On the other hand, since the odds of winning are 1 in 175 million, the chances of you winning AND reading our editorial are, well, astronomical.
According to a story from the Daily Beast the last time a jackpot got this high, you are more likely to be killed by a vending machine (1 in 112 million) than winning tonight's lottery. That's enough to kill two Americans every year. Other more likely events include dying in an airline-related terrorist attack, having identical quadruplets (what are your chances, fellows?), becoming president, being killed in an asteroid apocalypse, dying from an insect sting, dying from being left handed, becoming a movie star, dying in a plane crash and on and on.

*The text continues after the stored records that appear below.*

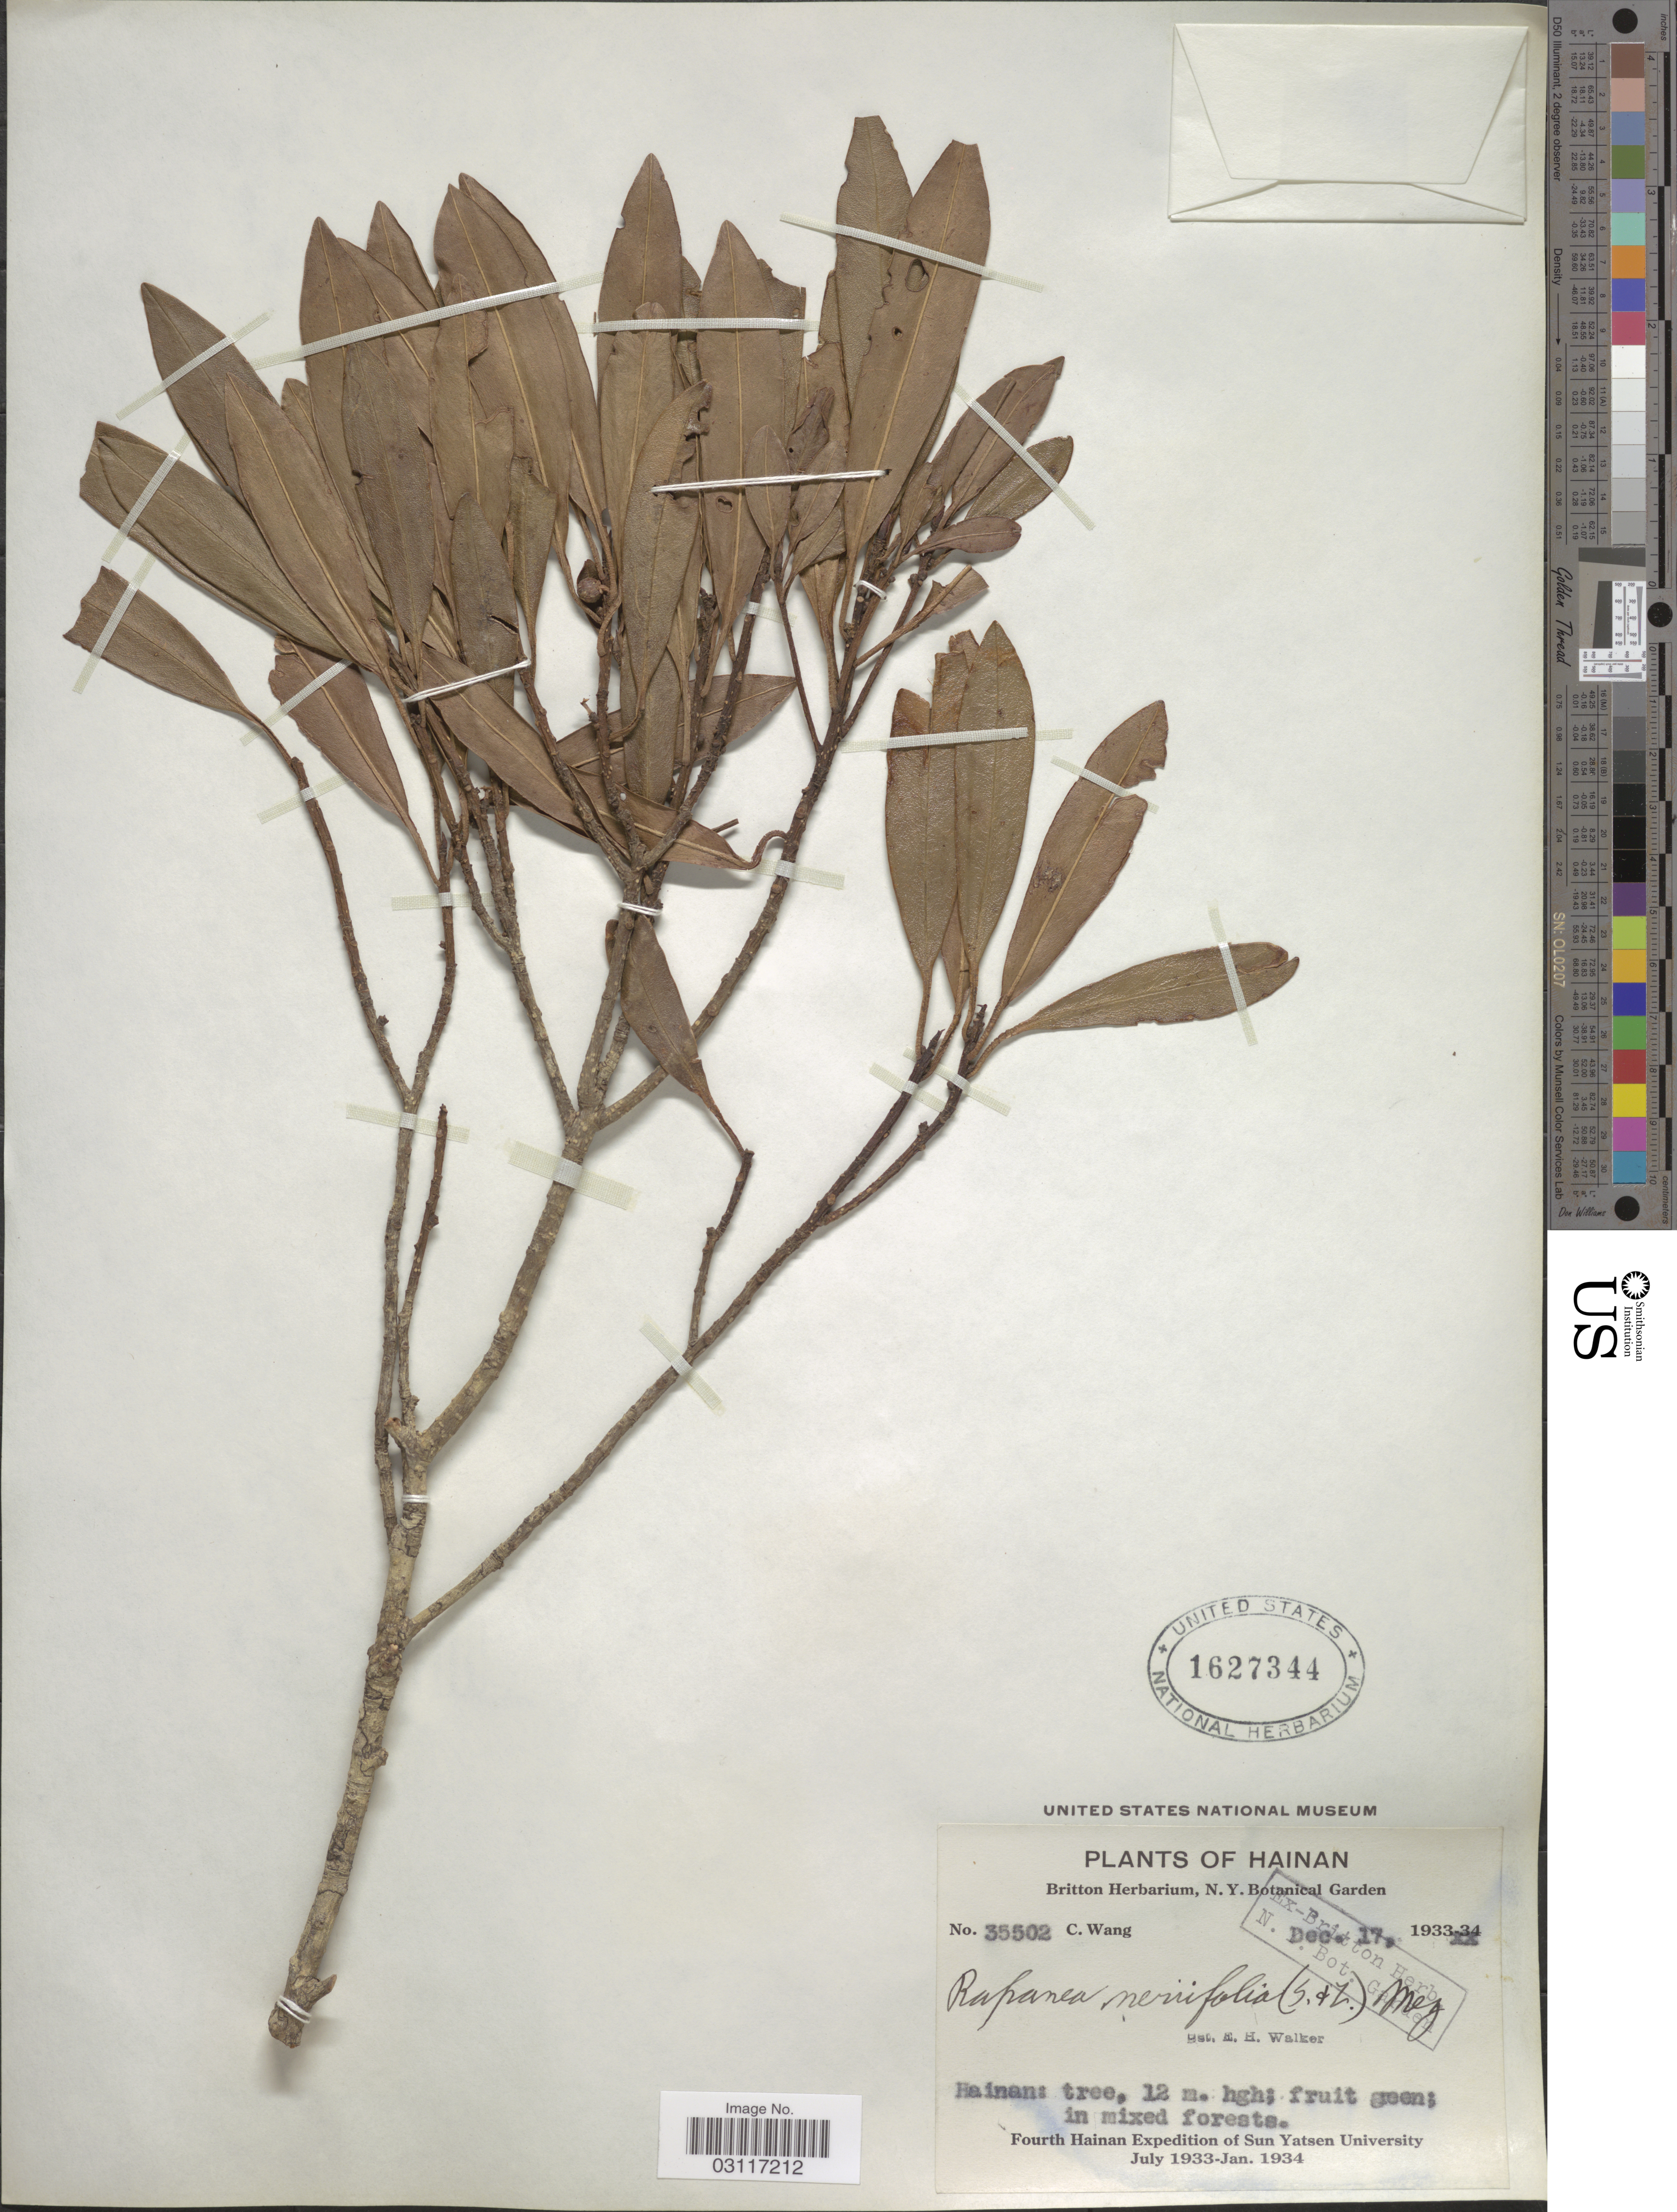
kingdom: Plantae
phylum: Tracheophyta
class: Magnoliopsida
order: Ericales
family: Primulaceae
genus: Myrsine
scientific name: Myrsine seguinii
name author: H. Lév.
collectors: C. Wang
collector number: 35502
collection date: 1933-12-17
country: China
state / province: Hainan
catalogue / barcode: US 1627344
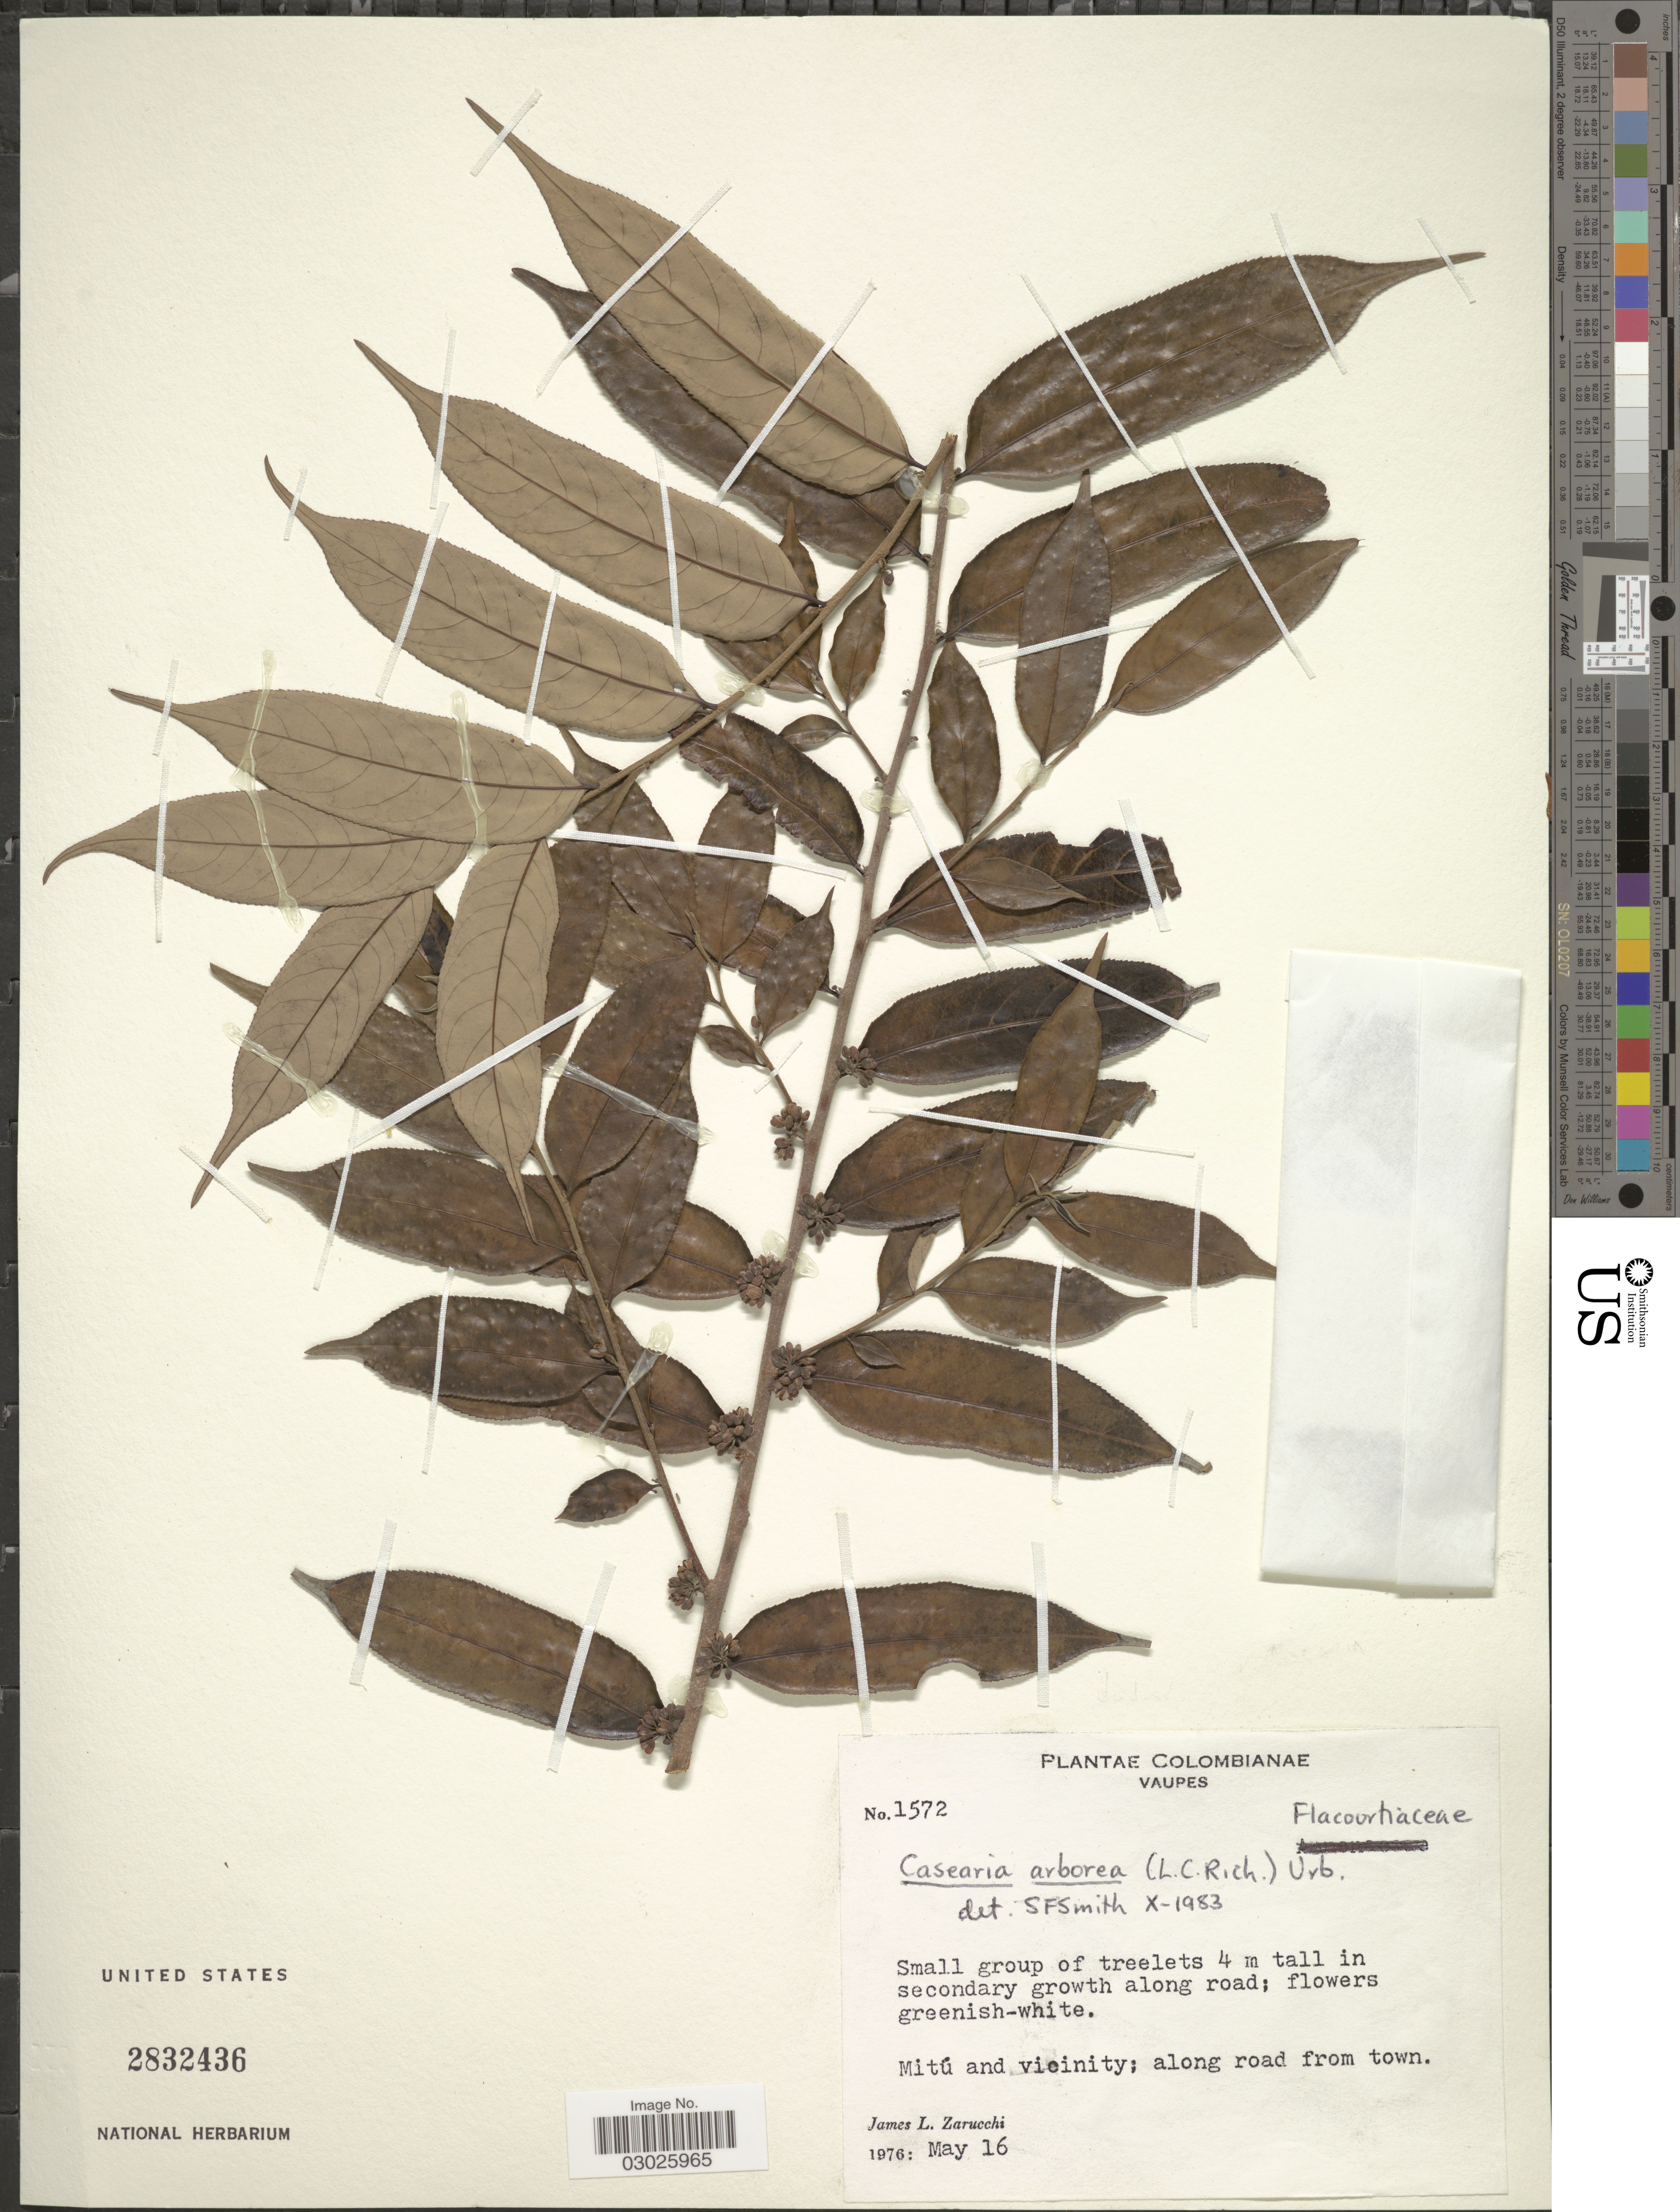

In fact, you have a 1 in 6,700 chance of being killed in a car wreck, perhaps on your way to buy that ticket.
Lottery officials doubled the cost of the ticket to $2 at the first of the year and made other changes to raise bigger jackpots, which resulted in today's half-billion dollar prize.
It's not entirely impossible to win; in fact, nine jackpots ranging from $2.5 million to $365 million have been won in Nebraska since the Nebraska Lottery began offering Powerball in July 1994. The previous record high was in February 2006, when eight coworkers at the ConAgra Foods ham and corned beef plant in Lincoln split that $365 million.
We've always been critical of the lottery system, suggesting that any government-sponsored activity is suspect that has to come with its own treatment system for addicts created by that activity. Too many of the players don't have enough money for food or shelter, let alone two bucks to waste on a 1-in-175 million long-shot.
Lotter proponents note, however, that more than $458 million has been raised for Nebraska Lottery's beneficiaries since the lottery began in 1993. All 93 counties have benefited from support from the Education Innovation, Nebraska Opportunity Grant, Nebraska Environmental Trust, Nebraska State Fair Support and Improvement and Compulsive Gamblers Assistance funds.
If you must take a chance, buy only a ticket or two -- buying more really doesn't increase your chances. If you find yourself in trouble because of gambling -- legal or illegal -- call the Gambling Help Line toll free at 800-GAMBLER.